This task calls for printing every entry exactly.

Records from a data source
+-------+
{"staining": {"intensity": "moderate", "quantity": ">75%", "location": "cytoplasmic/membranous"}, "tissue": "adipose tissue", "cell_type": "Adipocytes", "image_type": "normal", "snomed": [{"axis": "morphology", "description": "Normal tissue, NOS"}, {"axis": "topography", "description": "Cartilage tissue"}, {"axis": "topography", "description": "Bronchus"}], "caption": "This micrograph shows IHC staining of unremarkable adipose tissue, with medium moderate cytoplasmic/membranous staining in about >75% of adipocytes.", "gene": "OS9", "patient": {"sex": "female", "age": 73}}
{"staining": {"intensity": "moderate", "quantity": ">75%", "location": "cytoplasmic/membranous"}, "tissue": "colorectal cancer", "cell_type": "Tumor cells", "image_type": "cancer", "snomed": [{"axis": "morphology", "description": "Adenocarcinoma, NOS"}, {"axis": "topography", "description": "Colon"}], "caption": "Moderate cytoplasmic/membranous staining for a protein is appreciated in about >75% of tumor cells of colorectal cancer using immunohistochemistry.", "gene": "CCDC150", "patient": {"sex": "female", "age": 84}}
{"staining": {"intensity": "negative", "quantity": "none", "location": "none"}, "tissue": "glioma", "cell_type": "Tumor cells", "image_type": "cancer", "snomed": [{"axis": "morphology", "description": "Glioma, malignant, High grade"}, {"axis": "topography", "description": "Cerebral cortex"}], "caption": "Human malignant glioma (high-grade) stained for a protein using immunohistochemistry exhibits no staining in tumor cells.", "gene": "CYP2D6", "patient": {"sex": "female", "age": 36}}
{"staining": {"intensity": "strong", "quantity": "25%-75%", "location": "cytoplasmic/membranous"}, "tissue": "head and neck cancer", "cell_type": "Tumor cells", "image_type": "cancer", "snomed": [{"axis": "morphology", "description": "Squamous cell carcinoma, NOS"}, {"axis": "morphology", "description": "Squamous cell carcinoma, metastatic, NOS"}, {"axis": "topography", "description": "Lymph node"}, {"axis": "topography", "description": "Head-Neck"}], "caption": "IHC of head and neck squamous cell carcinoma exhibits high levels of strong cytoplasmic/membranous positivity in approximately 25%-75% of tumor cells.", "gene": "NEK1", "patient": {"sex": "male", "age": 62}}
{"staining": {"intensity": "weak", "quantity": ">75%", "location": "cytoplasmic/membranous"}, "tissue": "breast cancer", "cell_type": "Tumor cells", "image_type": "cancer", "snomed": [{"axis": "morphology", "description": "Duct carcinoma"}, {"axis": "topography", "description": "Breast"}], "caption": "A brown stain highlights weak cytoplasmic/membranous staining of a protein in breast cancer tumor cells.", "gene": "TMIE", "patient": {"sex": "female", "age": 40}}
+-------+
### Result of this exercise:
{"staining": {"intensity": "moderate", "quantity": ">75%", "location": "cytoplasmic/membranous"}, "tissue": "adipose tissue", "cell_type": "Adipocytes", "image_type": "normal", "snomed": [{"axis": "morphology", "description": "Normal tissue, NOS"}, {"axis": "topography", "description": "Cartilage tissue"}, {"axis": "topography", "description": "Bronchus"}], "caption": "This micrograph shows IHC staining of unremarkable adipose tissue, with medium moderate cytoplasmic/membranous staining in about >75% of adipocytes.", "gene": "OS9", "patient": {"sex": "female", "age": 73}}
{"staining": {"intensity": "moderate", "quantity": ">75%", "location": "cytoplasmic/membranous"}, "tissue": "colorectal cancer", "cell_type": "Tumor cells", "image_type": "cancer", "snomed": [{"axis": "morphology", "description": "Adenocarcinoma, NOS"}, {"axis": "topography", "description": "Colon"}], "caption": "Moderate cytoplasmic/membranous staining for a protein is appreciated in about >75% of tumor cells of colorectal cancer using immunohistochemistry.", "gene": "CCDC150", "patient": {"sex": "female", "age": 84}}
{"staining": {"intensity": "negative", "quantity": "none", "location": "none"}, "tissue": "glioma", "cell_type": "Tumor cells", "image_type": "cancer", "snomed": [{"axis": "morphology", "description": "Glioma, malignant, High grade"}, {"axis": "topography", "description": "Cerebral cortex"}], "caption": "Human malignant glioma (high-grade) stained for a protein using immunohistochemistry exhibits no staining in tumor cells.", "gene": "CYP2D6", "patient": {"sex": "female", "age": 36}}
{"staining": {"intensity": "strong", "quantity": "25%-75%", "location": "cytoplasmic/membranous"}, "tissue": "head and neck cancer", "cell_type": "Tumor cells", "image_type": "cancer", "snomed": [{"axis": "morphology", "description": "Squamous cell carcinoma, NOS"}, {"axis": "morphology", "description": "Squamous cell carcinoma, metastatic, NOS"}, {"axis": "topography", "description": "Lymph node"}, {"axis": "topography", "description": "Head-Neck"}], "caption": "IHC of head and neck squamous cell carcinoma exhibits high levels of strong cytoplasmic/membranous positivity in approximately 25%-75% of tumor cells.", "gene": "NEK1", "patient": {"sex": "male", "age": 62}}
{"staining": {"intensity": "weak", "quantity": ">75%", "location": "cytoplasmic/membranous"}, "tissue": "breast cancer", "cell_type": "Tumor cells", "image_type": "cancer", "snomed": [{"axis": "morphology", "description": "Duct carcinoma"}, {"axis": "topography", "description": "Breast"}], "caption": "A brown stain highlights weak cytoplasmic/membranous staining of a protein in breast cancer tumor cells.", "gene": "TMIE", "patient": {"sex": "female", "age": 40}}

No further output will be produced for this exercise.